Since 1932, teams that required the fewest points to win the first three road games of a season. Miami has scored |29 points in its first two road wins of 2010.
Pts. Team (*)
41 1937 Bears (14-7-20)
42 1932 Packers (2-19-21)
45 1950 Giants (18-6-21)
45 1993 Bills (13-19-13)
47 1978 Patriots (16-21-10)
49 1942 Redskins (14-21-14)
51 1934 Lions (3-10-38)
52 1978 Rams (16-10-26)
53 1971 Vikings (16-13-24)
(*) points scored in each of the team’s first three road games
Few have done what the Miami Dolphins have this year. That Miami has could spell trouble for the Green Bay Packers.
The Dolphins have demonstrated they can win on the road with a low-grade offense and few points. Should Miami prevail with that approach Sunday at Lambeau Field, the visitors could make NFL history.
Tony Sparano’s team, 2-2 and coming off a Week 5 bye, is winless at home but not for lack of effort. Miami posted 24 and 23 first downs and gained 436 and 400 yards, respectively, in losing to the Jets (31-23) and Patriots (41-14) at Sun Life Stadium.
Contrast that with their work in the northern climes of Buffalo and Minnesota. The Dolphins picked up 19 and 12 first downs and amassed 296 and 226 yards, respectively, in squeezing past the Bills (15-10) and Vikings (14-10).
If they dispose of the Packers in a similar fashion, the Dolphins would become the first since the dawn of statistics in 1932 to require fewer than 300 yards and 20 points to win each of their opening three games on the road.
How rare is that? In the 72 years from 1938 to 2009, just seven teams won their first two road games under such conditions, the last being the 2004 Jacksonville Jaguars. In all seven cases, the team either stumbled in its third road outing or it triumphed by scoring 20 or more points.
Five other teams — the 1932 Packers, the 1932 Dodgers, the 1933 Bears, the 1934 Lions and the 1937 Bears — likely belong with those seven, but yardage totals are not available (outside of the Elias Sports Bureau) in a number of instances.
The 1993 Buffalo Bills also must be mentioned. They are the only team since 1932 to have won their opening three road games and to have done so by scoring fewer than 20 points in each. They did, however, generate more than 400 yards in two of those victories.

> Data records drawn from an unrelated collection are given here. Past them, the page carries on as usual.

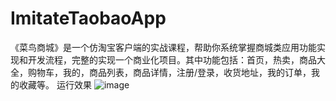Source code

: # ImitateTaobaoApp
《菜鸟商城》是一个仿淘宝客户端的实战课程，帮助你系统掌握商城类应用功能实现和开发流程，完整的实现一个商业化项目。其中功能包括：首页，热卖，商品大全，购物车，我的，商品列表，商品详情，注册/登录，收货地址，我的订单，我的收藏等。
运行效果
![image](ImitateTaobaoApp/app/src/main/res/mipmap-xxhdpi/Screenshot_20180318-181334.png)
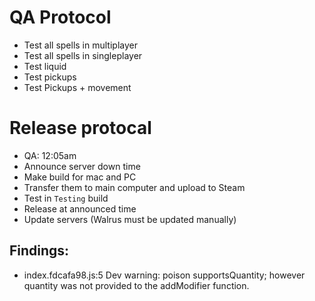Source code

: # QA Protocol
- Test all spells in multiplayer
- Test all spells in singleplayer
- Test liquid
- Test pickups
- Test Pickups + movement 

# Release protocal
- QA: 12:05am
- Announce server down time
- Make build for mac and PC
- Transfer them to main computer and upload to Steam
- Test in `Testing` build
- Release at announced time
- Update servers (Walrus must be updated manually)

## Findings:
- index.fdcafa98.js:5 Dev warning: poison supportsQuantity; however quantity was not provided to the addModifier function.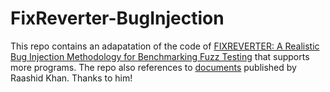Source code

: # FixReverter-BugInjection

This repo contains an adapatation of the code of [FIXREVERTER: A Realistic Bug Injection Methodology for Benchmarking Fuzz Testing](https://www.usenix.org/conference/usenixsecurity22/presentation/zhang-zenong) that supports more programs. The repo also references to [documents](https://github.com/raashidkhan1/FixReverter-BugInjection) published by Raashid Khan. Thanks to him!
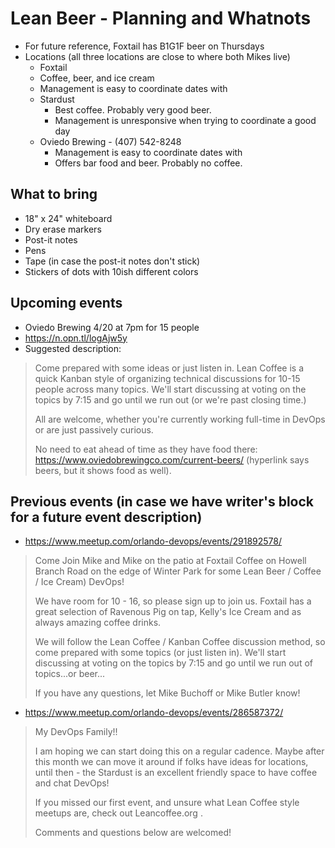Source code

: # Lean Beer - Planning and Whatnots
- For future reference, Foxtail has B1G1F beer on Thursdays
- Locations (all three locations are close to where both Mikes live)
  -  Foxtail
    - Coffee, beer, and ice cream
    - Management is easy to coordinate dates with
  - Stardust
    - Best coffee. Probably very good beer.
    - Management is unresponsive when trying to coordinate a good day
  - Oviedo Brewing - (407) 542-8248
    - Management is easy to coordinate dates with
    - Offers bar food and beer. Probably no coffee.

## What to bring
- 18" x 24" whiteboard
- Dry erase markers
- Post-it notes
- Pens
- Tape (in case the post-it notes don't stick)
- Stickers of dots with 10ish different colors

## Upcoming events
- Oviedo Brewing 4/20 at 7pm for 15 people
- https://n.opn.tl/logAjw5y
- Suggested description:
> Come prepared with some ideas or just listen in. Lean Coffee is a quick Kanban style of organizing technical discussions for 10-15 people across many topics. We'll start discussing at voting on the topics by 7:15 and go until we run out (or we're past closing time.)
> 
> All are welcome, whether you're currently working full-time in DevOps or are just passively curious.
> 
> No need to eat ahead of time as they have food there: https://www.oviedobrewingco.com/current-beers/ (hyperlink says beers, but it shows food as well).

## Previous events (in case we have writer's block for a future event description)
- https://www.meetup.com/orlando-devops/events/291892578/
> Come Join Mike and Mike on the patio at Foxtail Coffee on Howell Branch Road on the edge of Winter Park for some Lean Beer / Coffee / Ice Cream) DevOps!
> 
> We have room for 10 - 16, so please sign up to join us. Foxtail has a great selection of Ravenous Pig on tap, Kelly's Ice Cream and as always amazing coffee drinks.
> 
> We will follow the Lean Coffee / Kanban Coffee discussion method, so come prepared with some topics (or just listen in). We'll start discussing at voting on the topics by 7:15 and go until we run out of topics...or beer...
> 
> If you have any questions, let Mike Buchoff or Mike Butler know!
- https://www.meetup.com/orlando-devops/events/286587372/
> My DevOps Family!!
> 
> I am hoping we can start doing this on a regular cadence. Maybe after this month we can move it around if folks have ideas for locations, until then - the Stardust is an excellent friendly space to have coffee and chat DevOps!
> 
> If you missed our first event, and unsure what Lean Coffee style meetups are, check out Leancoffee.org .
> 
> Comments and questions below are welcomed!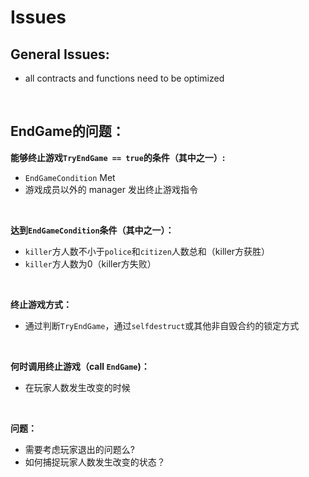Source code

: # Issues

## General Issues:
- all contracts and functions need to be optimized
<br/>

## EndGame的问题：
**能够终止游戏`TryEndGame == true`的条件（其中之一）:**
- `EndGameCondition` Met
- 游戏成员以外的 manager 发出终止游戏指令
<br/>

**达到`EndGameCondition`条件（其中之一）：**
- `killer`方人数不小于`police`和`citizen`人数总和（killer方获胜）
- `killer`方人数为0（killer方失败）
<br/>

**终止游戏方式：** <br/>
- 通过判断`TryEndGame`，通过`selfdestruct`或其他非自毁合约的锁定方式
<br/>

**何时调用终止游戏（call `EndGame`)：** <br/>
- 在玩家人数发生改变的时候
<br/>

**问题：**
- 需要考虑玩家退出的问题么?
- 如何捕捉玩家人数发生改变的状态？





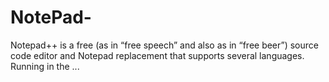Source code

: # NotePad-
Notepad++ is a free (as in “free speech” and also as in “free beer”) source code editor and Notepad replacement that supports several languages. Running in the ...
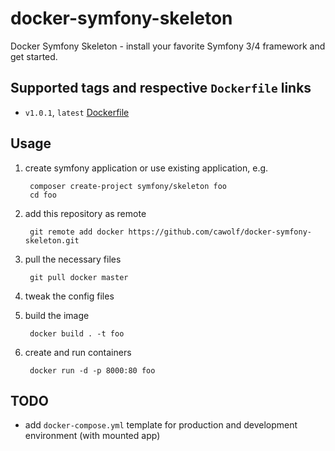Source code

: # docker-symfony-skeleton

Docker Symfony Skeleton - install your favorite Symfony 3/4 framework and get started.

## Supported tags and respective `Dockerfile` links

* `v1.0.1`, `latest` [Dockerfile](https://github.com/cawolf/docker-symfony-skeleton/blob/v1.0.1/Dockerfile)

## Usage

1. create symfony application or use existing application, e.g.

        composer create-project symfony/skeleton foo
        cd foo

2. add this repository as remote

        git remote add docker https://github.com/cawolf/docker-symfony-skeleton.git

3. pull the necessary files

        git pull docker master

4. tweak the config files

5. build the image

        docker build . -t foo

6. create and run containers

        docker run -d -p 8000:80 foo

## TODO

* add `docker-compose.yml` template for production and development environment (with mounted app)
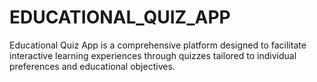 # EDUCATIONAL_QUIZ_APP
Educational Quiz App is a comprehensive platform designed to facilitate interactive learning experiences through quizzes tailored to individual preferences and educational objectives.
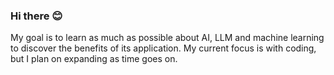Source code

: ### Hi there 😊 
My goal is to learn as much as possible about AI, LLM and machine learning to discover the benefits of its application. My current focus is with coding, but I plan on expanding as time goes on.
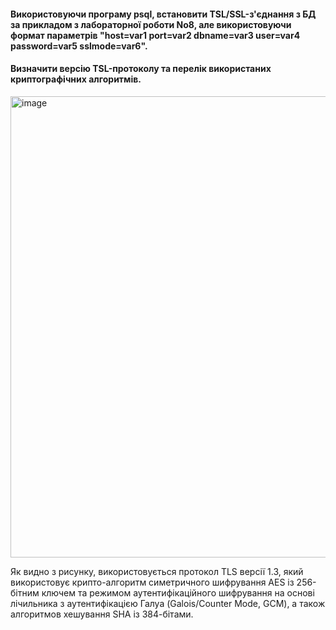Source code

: #### Використовуючи програму psql, встановити TSL/SSL-з'єднання з БД за прикладом з лабораторної роботи No8, але використовуючи формат параметрів "host=var1 port=var2 dbname=var3 user=var4 password=var5 sslmode=var6". 
#### Визначити версію TSL-протоколу та перелік використаних криптографічних алгоритмів.
<p> <img width="738" alt="image" src="https://user-images.githubusercontent.com/52915030/208096459-70f441cf-2d14-4aa6-b494-71181ff1fe3d.png"></p>
Як видно з рисунку, використовується протокол TLS версії 1.3, який використовує крипто-алгоритм симетричного шифрування AES із 256-бітним ключем та режимом аутентифікаційного шифрування на основі лічильника з аутентифікацією Галуа (Galois/Counter Mode, GCM), а також алгоритмов хешування SHA із 384-бітами.

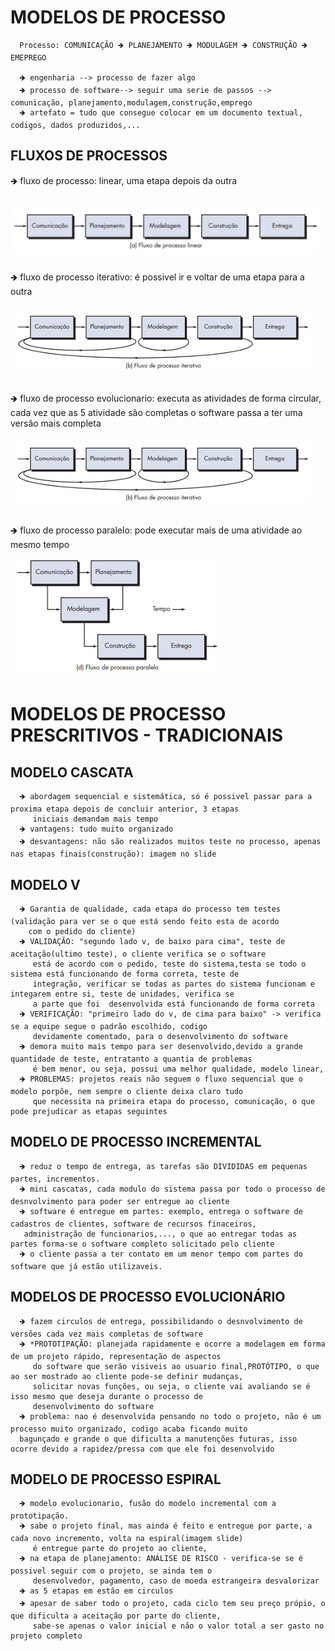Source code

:   # MODELOS DE PROCESSO 

      Processo: COMUNICAÇÃO 🡺 PLANEJAMENTO 🡺 MODULAGEM 🡺 CONSTRUÇÃO 🡺 EMEPREGO
      
      🡺 engenharia --> processo de fazer algo
      🡺 processo de software--> seguir uma serie de passos --> comunicação, planejamento,modulagem,construção,emprego
      🡺 artefato = tudo que consegue colocar em um documento textual, codigos, dados produzidos,...
   
   ## FLUXOS DE PROCESSOS 
   
   🡺 fluxo de processo: linear, uma etapa depois da outra
   
   ![linear](https://github.com/vanessacezarn/3_Semestre/blob/main/Engenharia%20e%20Requisitos%20de%20Software/imagens/aula_03/linear.png)
      
   🡺 fluxo de processo iterativo: é possivel ir e voltar de uma etapa para a outra
   
   ![iterativo](https://github.com/vanessacezarn/3_Semestre/blob/main/Engenharia%20e%20Requisitos%20de%20Software/imagens/aula_03/iterativo.png)
                                                                                   
   🡺 fluxo de processo evolucionario: executa as atividades de forma circular, cada vez que as 5 atividade são completas o 
         software passa a ter uma versão mais completa
   
   ![evolucionario](https://github.com/vanessacezarn/3_Semestre/blob/main/Engenharia%20e%20Requisitos%20de%20Software/imagens/aula_03/iterativo.png)
      
   🡺 fluxo de processo paralelo: pode executar mais de uma atividade ao mesmo tempo 
   
   ![paralelo](https://github.com/vanessacezarn/3_Semestre/blob/main/Engenharia%20e%20Requisitos%20de%20Software/imagens/aula_03/paralelo.png)
   
# MODELOS DE PROCESSO PRESCRITIVOS - TRADICIONAIS

## MODELO CASCATA
         
      🡺 abordagem sequencial e sistemática, só é possivel passar para a proxima etapa depois de concluir anterior, 3 etapas 
         iniciais demandam mais tempo
      🡺 vantagens: tudo muito organizado
      🡺 desvantagens: não são realizados muitos teste no processo, apenas nas etapas finais(construção): imagem no slide

## MODELO V

      🡺 Garantia de qualidade, cada etapa do processo tem testes (validação para ver se o que está sendo feito esta de acordo 
        com o pedido do cliente)
      🡺 VALIDAÇÃO: "segundo lado v, de baixo para cima", teste de aceitação(ultimo teste), o cliente verifica se o software 
         está de acordo com o pedido, teste do sistema,testa se todo o sistema está funcionando de forma correta, teste de 
         integração, verificar se todas as partes do sistema funcionam e integarem entre si, teste de unidades, verifica se 
         a parte que foi  desenvolvida está funcionando de forma correta
      🡺 VERIFICAÇÃO: "primeiro lado do v, de cima para baixo" -> verifica se a equipe segue o padrão escolhido, codigo 
         devidamente comentado, para o desenvolvimento do software
      🡺 demora muito mais tempo para ser desenvolvido,devido a grande quantidade de teste, entratanto a quantia de problemas 
         é bem menor, ou seja, possui uma melhor qualidade, modelo linear, 
      🡺 PROBLEMAS: projetos reais não seguem o fluxo sequencial que o modelo porpõe, nem sempre o cliente deixa claro tudo
         que necessita na primeira etapa do processo, comunicação, o que pode prejudicar as etapas seguintes

## MODELO DE PROCESSO INCREMENTAL 

      🡺 reduz o tempo de entrega, as tarefas são DIVIDIDAS em pequenas partes, incrementos.
      🡺 mini cascatas, cada modulo do sistema passa por todo o processo de desnvolvimento para poder ser entregue ao cliente
      🡺 software é entregue em partes: exemplo, entrega o software de cadastros de clientes, software de recursos finaceiros, 
       administração de funcionarios,..., o que ao entregar todas as partes forma-se o software completo solicitado pelo cliente
      🡺 o cliente passa a ter contato em um menor tempo com partes do software que já estão utilizaveis. 

## MODELOS DE PROCESSO EVOLUCIONÁRIO

      🡺 fazem circulos de entrega, possibilidando o desnvolvimento de versões cada vez mais completas de software
      🡺 *PROTOTIPAÇÃO: planejada rapidamente e ocorre a modelagem em forma de um projeto rápido, representação de aspectos 
         do software que serão visiveis ao usuario final,PROTÓTIPO, o que ao ser mostrado ao cliente pode-se definir mudanças,
         solicitar novas funções, ou seja, o cliente vai avaliando se é isso mesmo que deseja durante o processo de 
         desenvolvimento do software
      🡺 problema: nao é desenvolvida pensando no todo o projeto, não é um processo muito organizado, codigo acaba ficando muito 
      bagunçado e grande o que dificulta a manutenções futuras, isso ocorre devido a rapidez/pressa com que ele foi desenvolvido

## MODELO DE PROCESSO ESPIRAL 

      🡺 modelo evolucionario, fusão do modelo incremental com a prototipação.
      🡺 sabe o projeto final, mas ainda é feito e entregue por parte, a cada novo incremento, volta na espiral(imagem slide)  
         é entregue parte do projeto ao cliente,
      🡺 na etapa de planejamento: ANÁLISE DE RISCO - verifica-se se é possivel seguir com o projeto, se ainda tem o 
         desenvolvedor, pagamento, caso de moeda estrangeira desvalorizar
      🡺 as 5 etapas em estão em circulos 
      🡺 apesar de saber todo o projeto, cada ciclo tem seu preço própio, o que dificulta a aceitação por parte do cliente, 
         sabe-se apenas o valor inicial e não o valor total a ser gasto no projeto completo













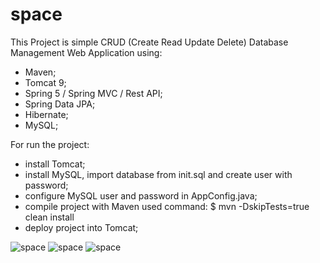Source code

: # space

This Project is simple CRUD (Create Read Update Delete) Database Management Web Application using:
- Maven;
- Tomcat 9;
- Spring 5 / Spring MVC / Rest API;
- Spring Data JPA;
- Hibernate;
- MySQL;

For run the project:
- install Tomcat;
- install MySQL, import database from init.sql and create user with password;
- configure MySQL user and password in AppConfig.java;
- compile project with Maven used command:
  $ mvn -DskipTests=true clean install
- deploy project into Tomcat;

![space](https://github.com/soulbrat/space/blob/master/img/space1.PNG)
![space](https://github.com/soulbrat/space/blob/master/img/space3.PNG)
![space](https://github.com/soulbrat/space/blob/master/img/space2.PNG)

No team has a greater disparity (minus-157) between the average yardage it has earned at home (418) and the average of what it has garnered on the road (261) than the Dolphins. The Bears (minus-147.8) come closest.
Defense has keyed the Dolphins’ road success. The unit has given up fewer first downs (31 to 39), fewer yards (530 to 667) and fewer yards per play (4.2 to 5.8) on the road than at home. Furthermore, the only four turnovers Miami has generated have come outside Florida.
In opening at Ralph Wilson Stadium, the Dolphins held the Bills to nine first downs, forced them into six three-and-outs and allowed just one offensive play of more than 19 yards. The Fins ceded a fourth-quarter touchdown on an 80-yard drive, but that was too little, too late for Buffalo.
A week later they created four turnovers in Minneapolis. Cornerbacks Jason Allen (twice) and Vontae Davis intercepted Brett Favre, and rookie linebacker Koa Misi recovered a Favre fumble in the end zone.
The Dolphins permitted 124 yards in the fourth quarter as Minnesota attempted to rally. But when it counted, they kept running back Adrian Peterson out of the end zone on four straight plays from inside the 11 and held on another set of downs on their side of the field with less than a minute to play.
This, then, is the road-tested defense the Packers have to outflank at Lambeau Field. With linebacker Channing Crowder likely to return and defensive tackle Jared Odrick a possibility, this group could pose problems for an offense beset by injuries.
In its last six quarters, Green Bay’s offense has produced just 13 points. Should the meeting with the Dolphins turn into a low-scoring affair, Miami might well improve to 3-0 on the road for the first time since 2003.
Overall: Miami leads 9-3.
At Lambeau Field: tied 2-2.
Packers: Aaron Rodgers (20-17 overall; 0-0 vs. Miami).
Dolphins: Chad Henne |(9-8; 0-0 vs. Green Bay).
Once a Dolphin, |now a Packer
Tight end Donald Lee (2003-2004) is a former Dolphin.
Once a Packer, now a Dolphin
Safety Tyrone Culver was a sixth-round draft choice of the Packers in 2006.